Data provided
━━━━━━━━━━━━━━━━━━━━━━━━━━━━━━
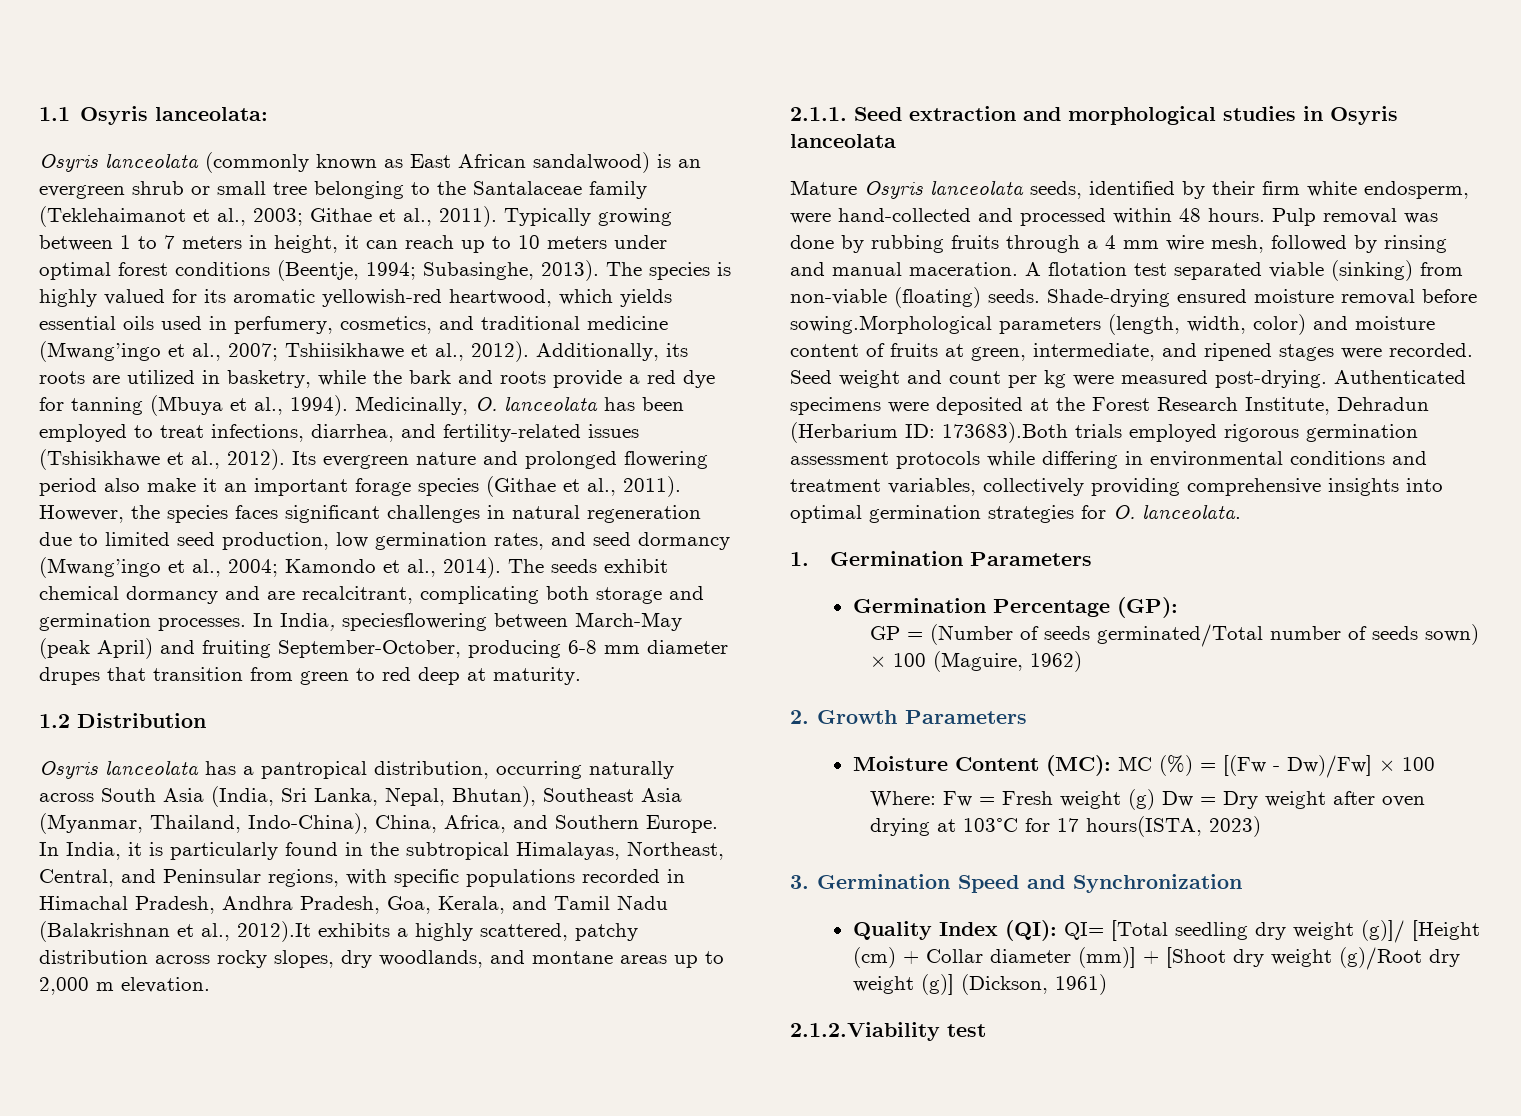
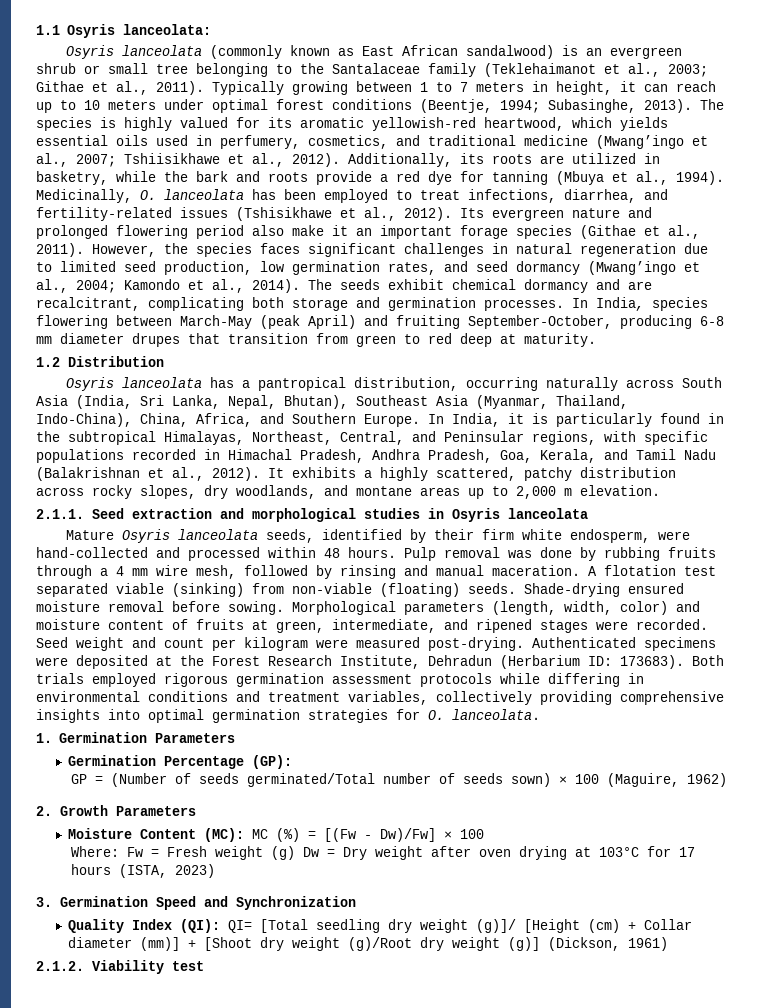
[342,613,487,631] speciesflowering -> [652,297,708,311] [36,315,108,329] species flowering
[237,921,311,942] 2012).It -> [212,467,284,481] 2012). It
[790,315,992,334] sowing.Morphological -> [228,601,396,615] sowing. Morphological
[1044,370,1066,388] kg -> [244,637,308,651] kilogram
[942,422,1068,443] 173683).Both -> [620,655,724,669] 173683). Both
[1085,816,1202,837] hours(ISTA, -> [70,864,167,878] hours (ISTA,
[790,1022,940,1041] 2.1.2.Viability -> [36,960,164,974] 2.1.2. Viability

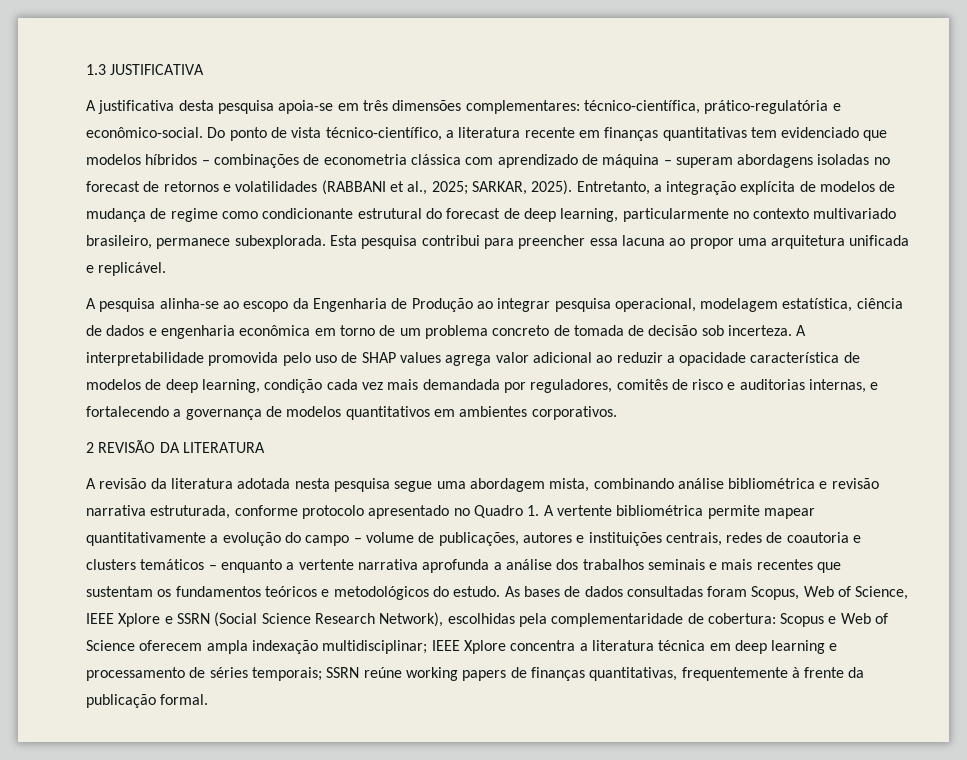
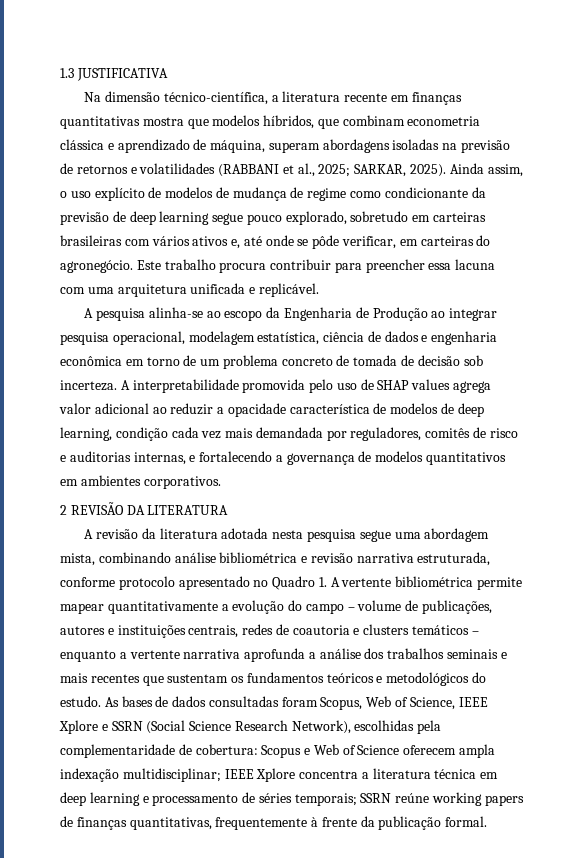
[86,100,841,114] [86,127,442,141] A justificativa desta pesquisa apoia-se em três dimensões complementares: técnico-científica, prático-regulatória e econômico-social. Do ponto de vista técnico-científico, -> [84,91,268,105] Na dimensão técnico-científica,
[750,127,888,141] [86,154,320,168] tem evidenciado que modelos híbridos – combinações de -> [142,115,405,129] mostra que modelos híbridos, que combinam
[465,157,494,165] com -> [107,143,114,150] e
[602,154,672,168] máquina – -> [210,140,266,153] máquina,
[873,157,890,165] [86,181,140,192] no forecast -> [442,140,511,153] na previsão
[576,181,796,195] Entretanto, a integração explícita -> [449,163,523,177] [60,187,145,201] Ainda assim, o uso explícito
[357,208,897,222] [86,235,480,249] estrutural do forecast de deep learning, particularmente no contexto multivariado brasileiro, permanece subexplorada. Esta pesquisa contribui -> [471,187,486,198] [60,211,487,225] [60,235,491,249] [60,259,332,273] da previsão de deep learning segue pouco explorado, sobretudo em carteiras brasileiras com vários ativos e, até onde se pôde verificar, em carteiras do agronegócio. Este trabalho procura contribuir
[669,238,734,249] ao propor -> [60,287,85,294] com

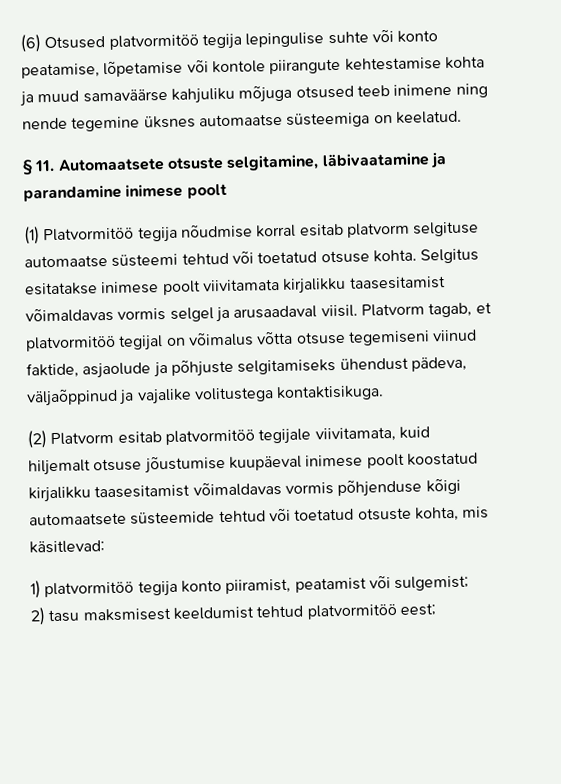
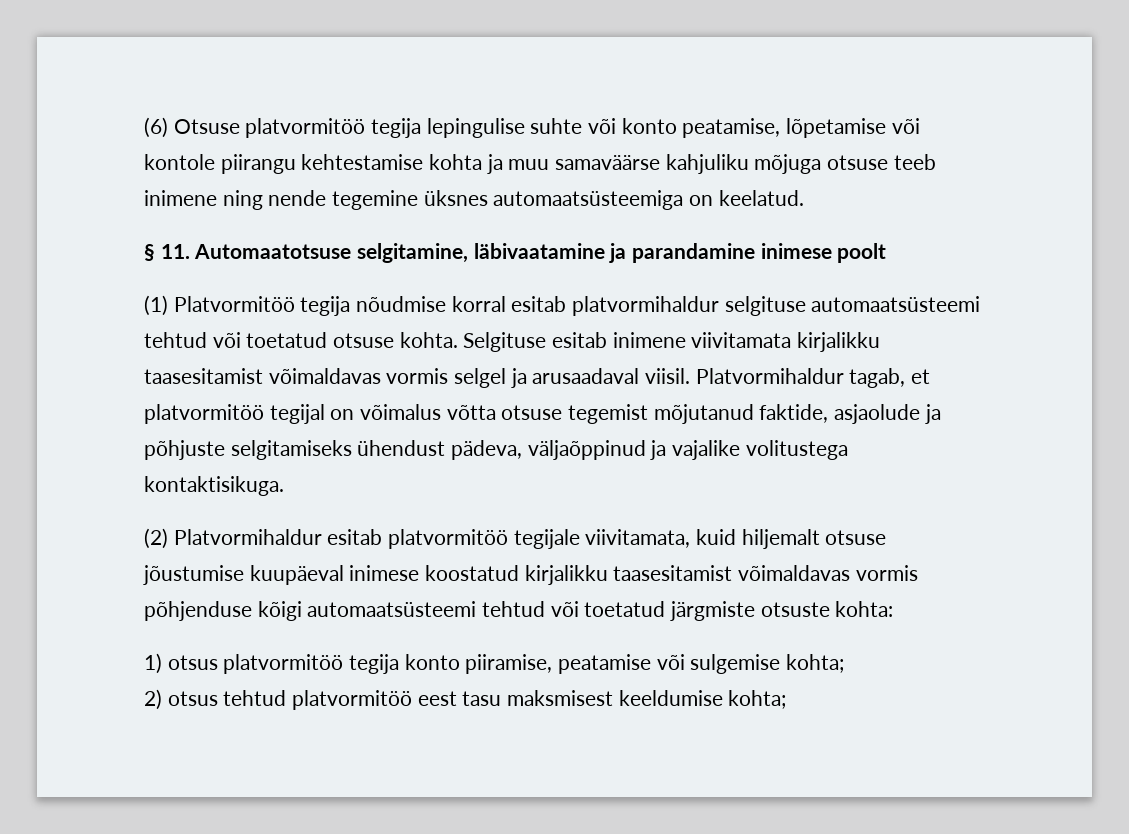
[44,36,106,50] Otsused -> [173,119,240,134] Otsuse
[269,58,342,75] piirangute -> [220,154,296,174] piirangu
[37,90,80,103] muud -> [508,159,550,170] muu
[295,85,354,99] otsused -> [827,155,889,170] otsuse
[198,112,371,128] automaatse süsteemiga -> [493,190,684,210] automaatsüsteemiga
[57,156,224,172] Automaatsete otsuste -> [194,244,352,259] Automaatotsuse
[346,221,480,238] [24,253,179,269] platvorm selgituse automaatse süsteemi -> [572,296,981,316] platvormihaldur selgituse automaatsüsteemi
[420,248,480,264] [25,280,201,296] Selgitus esitatakse inimese poolt -> [463,332,686,352] Selgituse esitab inimene
[360,303,425,317] Platvorm -> [695,368,844,384] Platvormihaldur
[347,329,478,346] tegemiseni viinud -> [568,404,754,424] tegemist mõjutanud
[50,431,115,446] Platvorm -> [173,529,322,545] Platvormihaldur
[366,453,405,469] poolt -> (420, 573) none
[29,506,490,527] [29,540,105,554] automaatsete süsteemide tehtud või toetatud otsuste kohta, mis käsitlevad: -> [307,601,894,621] automaatsüsteemi tehtud või toetatud järgmiste otsuste kohta:
(41, 589) none -> [167,655,218,670] otsus
[225,575,470,594] [30,603,436,626] piiramist, peatamist või sulgemist; // 2) tasu maksmisest keeldumist tehtud platvormitöö eest; -> [465,654,845,674] [144,689,787,710] piiramise, peatamise või sulgemise kohta; // 2) otsus tehtud platvormitöö eest tasu maksmisest keeldumise kohta;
━━━━━━━━━━━━━━━━━━━━━━━━━━━━━━
Which lines above run from the one containing "[269,58,342,75] piirangute ->" down to the one containing "[57,156,224,172] Automaatsete otsuste"? Repeat exactly those, both ends included, and nothing else.

Task solution
[269,58,342,75] piirangute -> [220,154,296,174] piirangu
[37,90,80,103] muud -> [508,159,550,170] muu
[295,85,354,99] otsused -> [827,155,889,170] otsuse
[198,112,371,128] automaatse süsteemiga -> [493,190,684,210] automaatsüsteemiga
[57,156,224,172] Automaatsete otsuste -> [194,244,352,259] Automaatotsuse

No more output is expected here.